**About this exercise**. Can you write out all of the rows below again, replacing "Кошик" with "Корзина" and leaving everything else the same?

**Saved entries**.
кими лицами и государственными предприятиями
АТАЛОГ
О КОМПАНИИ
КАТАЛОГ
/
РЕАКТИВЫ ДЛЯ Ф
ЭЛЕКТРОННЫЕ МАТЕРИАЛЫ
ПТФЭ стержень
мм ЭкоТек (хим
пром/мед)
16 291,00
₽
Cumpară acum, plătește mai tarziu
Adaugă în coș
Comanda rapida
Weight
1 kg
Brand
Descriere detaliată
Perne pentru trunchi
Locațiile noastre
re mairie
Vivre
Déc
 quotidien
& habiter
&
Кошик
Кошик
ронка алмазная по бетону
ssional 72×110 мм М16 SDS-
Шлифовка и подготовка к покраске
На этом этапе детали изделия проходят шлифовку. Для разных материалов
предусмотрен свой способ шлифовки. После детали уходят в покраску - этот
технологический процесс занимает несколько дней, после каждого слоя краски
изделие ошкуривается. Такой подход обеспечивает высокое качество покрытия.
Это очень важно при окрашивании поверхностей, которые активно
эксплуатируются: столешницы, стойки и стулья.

**Answer section**.
кими лицами и государственными предприятиями
АТАЛОГ
О КОМПАНИИ
КАТАЛОГ
/
РЕАКТИВЫ ДЛЯ Ф
ЭЛЕКТРОННЫЕ МАТЕРИАЛЫ
ПТФЭ стержень
мм ЭкоТек (хим
пром/мед)
16 291,00
₽
Cumpară acum, plătește mai tarziu
Adaugă în coș
Comanda rapida
Weight
1 kg
Brand
Descriere detaliată
Perne pentru trunchi
Locațiile noastre
re mairie
Vivre
Déc
 quotidien
& habiter
&
Корзина
Корзина
ронка алмазная по бетону
ssional 72×110 мм М16 SDS-
Шлифовка и подготовка к покраске
На этом этапе детали изделия проходят шлифовку. Для разных материалов
предусмотрен свой способ шлифовки. После детали уходят в покраску - этот
технологический процесс занимает несколько дней, после каждого слоя краски
изделие ошкуривается. Такой подход обеспечивает высокое качество покрытия.
Это очень важно при окрашивании поверхностей, которые активно
эксплуатируются: столешницы, стойки и стулья.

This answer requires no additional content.